(Excerpt begins)

The Center for Chronic Disease Research and Policy is proud to feature a talk by William F. Parker, “Ethics and Equity in Kidney Allocation,” at our 12th Annual Symposium: Intersections of Policy, Innovation, Healthcare, and Financialization for Kidney Disease: Where Are We in America Today? on October 16, 2024. REGISTER HERE.
William F. Parker, MD, PhD is an assistant professor of medicine and public health sciences and an Assistant director of the MacLean Center for Clinical Medical Ethics at the University of Chicago. He is a pulmonary and critical care physician, clinical medical ethicist, and health services researcher who studies the allocation of scarce medical resources. He runs an NIH and Greenwall Foundation-funded quantitative bioethics lab focused on absolute scarcity problems, where demand greatly exceeds supply, and healthcare systems triage patients for treatment using algorithms.
His lab’s work on deceased donor organ allocation policy, life-support tirage under crisis standards of care, and the allocation of novel scarce therapeutic has been published in top clinical journals such as JAMA, AJRCCM, and JACC, and Dr. Parker’s normative analysis and advocacy has been featured in The Hastings Center Report, Health Affairs, USA Today, The Washington Post, and The New York Times. He has been recognized with national young investigator awards from the American Society for Clinical Investigation and the American Thoracic Society. Dr. Parker seeks to ground his research in the real world and actively collaborates with policymakers at the Scientific Registry of Transplant Recipients, the Organ Procurement and Transplant Network, and the Oregon Health Authority.
I’m a critical care doctor and health services researcher. My lab focuses on the allocation of scarce health care resources. We use ethical analysis and advanced data science skills to design and evaluate algorithms that allocate scarce health care resources, treatments that are unambiguously great and lifesaving for patients; however, demand vastly exceeds supply.
Deceased donor kidneys are the biggest chronic example—in the case of deceased donor organ transplants there’s only so many deceased donor organs that become available each year, and there are 100,000+ patients on the waitlist currently for transplantation—most of them waiting for a kidney.
My lab has been examining the current kidney allocation system and its algorithm from various angles and trying to advocate for improvements to make the system more efficient and more equitable. Right now, it’s basically based on the amount of time you’ve been waiting and your distance from the deceased donor. Patients who are better matches with the donor have a higher priority, and patients who are highly sensitized and are difficult to match also get increased priority. From a patient perspective, the most important thing is the amount of time you’ve spent waiting, the time points you’ve accumulated.

(Excerpt ends)
(Dataset content begins)

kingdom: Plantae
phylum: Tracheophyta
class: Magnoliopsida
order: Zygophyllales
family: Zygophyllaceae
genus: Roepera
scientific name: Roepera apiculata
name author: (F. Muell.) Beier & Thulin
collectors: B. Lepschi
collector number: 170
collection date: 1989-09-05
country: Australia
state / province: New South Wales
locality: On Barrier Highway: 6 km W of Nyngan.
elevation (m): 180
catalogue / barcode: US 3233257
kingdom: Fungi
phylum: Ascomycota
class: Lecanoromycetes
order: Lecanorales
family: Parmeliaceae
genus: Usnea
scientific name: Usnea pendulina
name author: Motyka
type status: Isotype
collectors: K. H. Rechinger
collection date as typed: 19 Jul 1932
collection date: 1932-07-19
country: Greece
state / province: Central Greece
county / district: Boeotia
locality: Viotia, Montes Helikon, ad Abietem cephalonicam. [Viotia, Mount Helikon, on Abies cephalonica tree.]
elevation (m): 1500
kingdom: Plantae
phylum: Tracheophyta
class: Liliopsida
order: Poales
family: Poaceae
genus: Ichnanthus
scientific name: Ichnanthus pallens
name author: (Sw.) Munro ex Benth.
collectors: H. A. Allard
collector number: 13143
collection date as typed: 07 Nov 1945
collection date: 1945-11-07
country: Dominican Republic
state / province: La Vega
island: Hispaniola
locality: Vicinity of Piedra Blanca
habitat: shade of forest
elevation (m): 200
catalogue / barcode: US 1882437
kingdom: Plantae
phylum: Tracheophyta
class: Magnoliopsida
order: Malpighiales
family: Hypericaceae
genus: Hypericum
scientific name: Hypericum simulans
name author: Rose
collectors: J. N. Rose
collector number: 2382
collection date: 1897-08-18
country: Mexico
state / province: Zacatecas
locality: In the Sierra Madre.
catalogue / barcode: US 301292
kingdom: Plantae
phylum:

(Dataset content ends)

- Task instructions -
(A) List every publication or news outlet that the kidney allocation text says has featured Dr. Parker's normative analysis and advocacy.
(B) Translate this sentence from the kidney allocation text into Spanish: "Patients who are better matches with the donor have a higher priority, and patients who are highly sensitized and are difficult to match also get increased priority."
(C) Write the next part of the kidney allocation text, picking up after its final sentence.

- Answers per task -
(A)
- The Hastings Center Report
- Health Affairs
- USA Today
- The Washington Post
- The New York Times

(B) Los pacientes con mayor compatibilidad con el donante tienen una prioridad más alta, y los pacientes que están altamente sensibilizados y son difíciles de emparejar también reciben una prioridad mayor.

(C)
Time points used to be calculated based on their time of waitlisting at a transplant center. This created a huge structural inequity for patients who have lower socioeconomic status and were more likely to access the waitlist later. In 2014, they began giving patients credit for time that they spent receiving hemodialysis, and the racial disparities in transplantation rates went away basically overnight. It’s a story of a reversal of a structurally racist healthcare policy algorithm that’s quite compelling.
There are additional equity concerns in the status quo, because patients can rack up literally years of waiting time with so-called preemptive waitlisting—they join the list for transplant when they hit certain eGFR (estimated glomerular filtration rate) requirements but before their kidneys actually fail. These patients are much more likely to have private insurance and be white. You can argue that it undermines the system’s efficiency, because if you define efficiency by rescuing patients who are likely to die without transplantation, patients who are on dialysis have a much higher risk of death than patients who are not on dialysis yet.
On October 16, I am going to talk about continuous distribution, the forthcoming national policy, which provides a lot of opportunities to make the system more equitable beyond waiting times.
I’m looking forward to the thoughts of my esteemed co-panelists on continuous distribution and a general discussion about the best way that that policy should evolve over time. I think there’s a lot of opportunity to use the framework set up by continuous distribution to enhance patients’ access to deceased donor kidney transplant and break down some barriers of structural inequity that currently exist.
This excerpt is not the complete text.